July 24, 2014
Why Your Social Media Strategy Sucks
You've probably noticed that about 93% of all TV commercials are lousy.
And so are about the same percent of movies, TV shows, books, songs, and paintings.
If you think all this crappy stuff is around because people aren't trying very hard, you're wrong. The reason is actually quite simple: Producing good stuff is really, really hard. And there are very few people who can do it.
Nobody sets out to create a crappy TV spot or a crappy book or a crappy song. They just turn out that way.
Creative talent is a very rare and very precious commodity. Not everyone has it. As a matter of fact, hardly anyone has it.
That's why really good creative people -- whether singers, writers, actors, or even ad bozos -- often make a lot of money.
Fortunately, most of us don't think of ourselves as singers, writers, painters and actors. So the quantity of really shitty "art" is self-limiting. This is not the case, however, in social media.
Everyone thinks he's a capable social media creator. Believe it or not, there are actually more English language blogs in the world than there are English language native speakers.
If you're wondering why your blog, or your Facebook page, or your Twitter feed, or your "compelling" content, or your "viral" video is laying around like a dead lox, it's not hard to figure. In order to be interesting, social media requires creativity -- just like movies, TV shows, music, and writing.
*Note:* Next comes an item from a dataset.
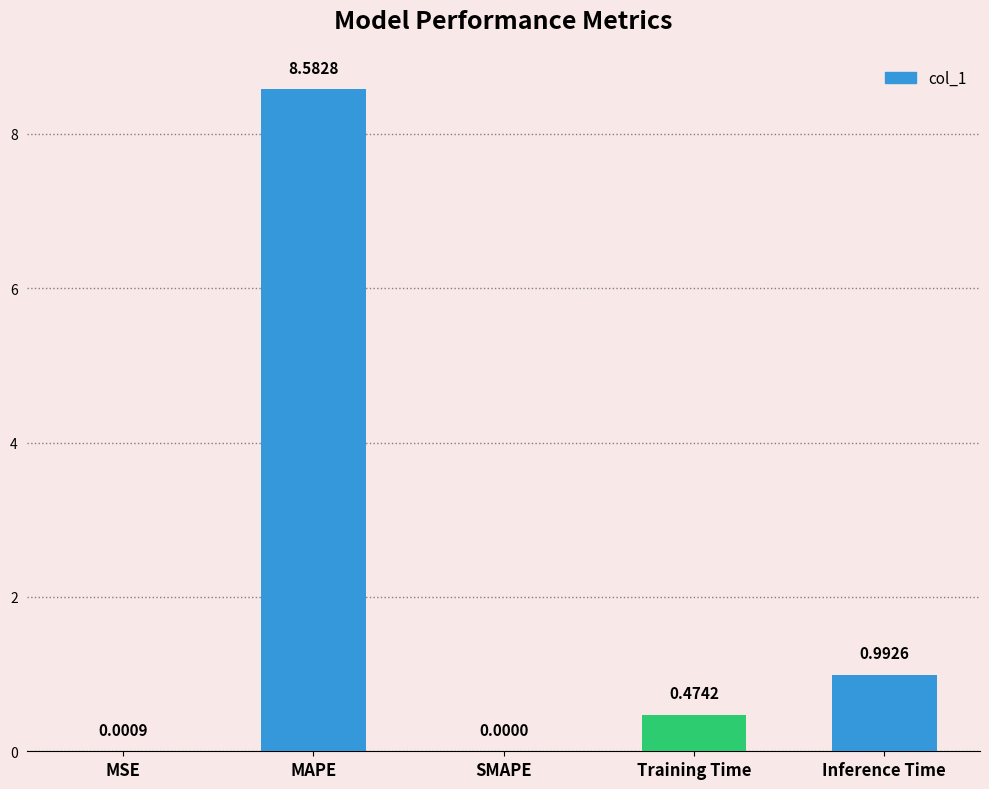

What is the sum of all values?

10.1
Without creativity, nobody gives a shit. The world is full of dull opinions, almost-funny banter, and dreary monographs.
Your social media strategy doesn't suck because Facebook, Twitter, YouTube and blogs can't reach people. It sucks because you're stuffing it with crap that no one is interested in.
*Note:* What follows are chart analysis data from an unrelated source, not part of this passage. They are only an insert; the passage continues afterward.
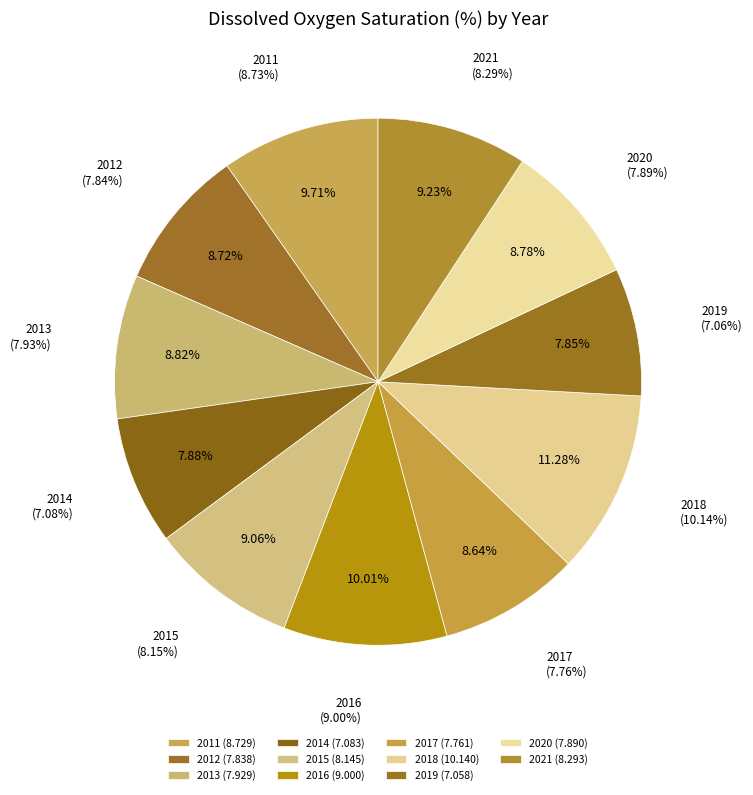

The 2018 slice represents 11% of the pie. True or false?

True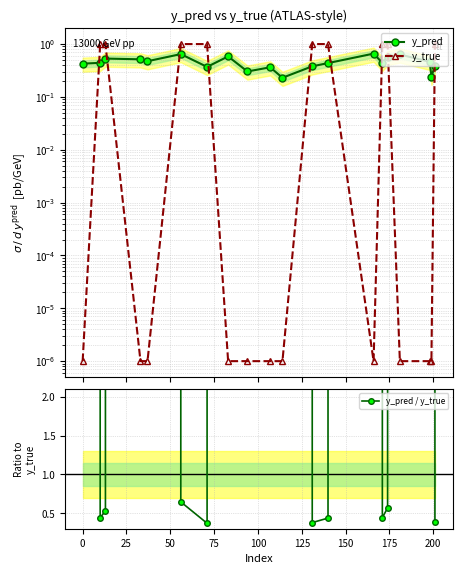

What is the lowest value of the y_pred series?

0.2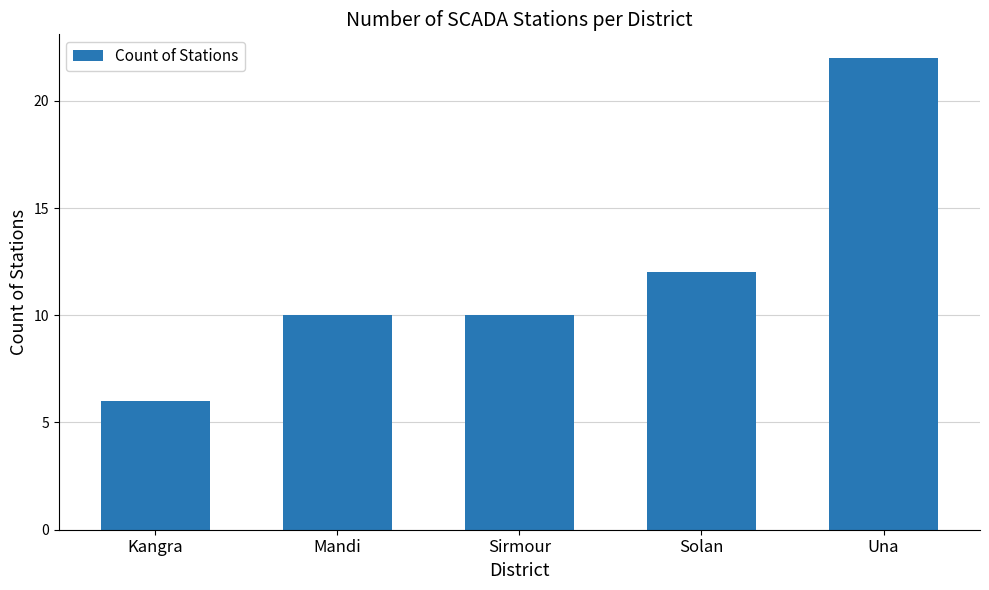

Does the chart contain any negative values?

No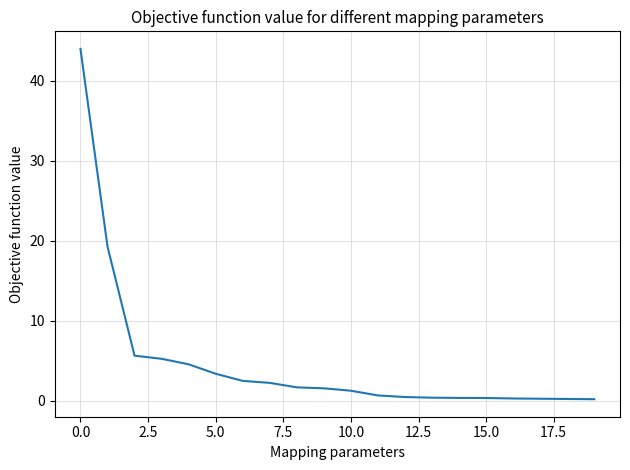

What is the difference between the second highest and minimum values?

19.1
Creativity is the ability to be interesting, funny, or different. It's easy to be interesting, funny or different at lunch. It's a thousand times more difficult to do it on a page.
Very few people are capable of this. If you want to have one of the rare social media endeavors that actually makes a difference, you better find yourself someone to execute it who is highly creative.
And, take my word for it, it ain't that social media guy with the Powerpoint.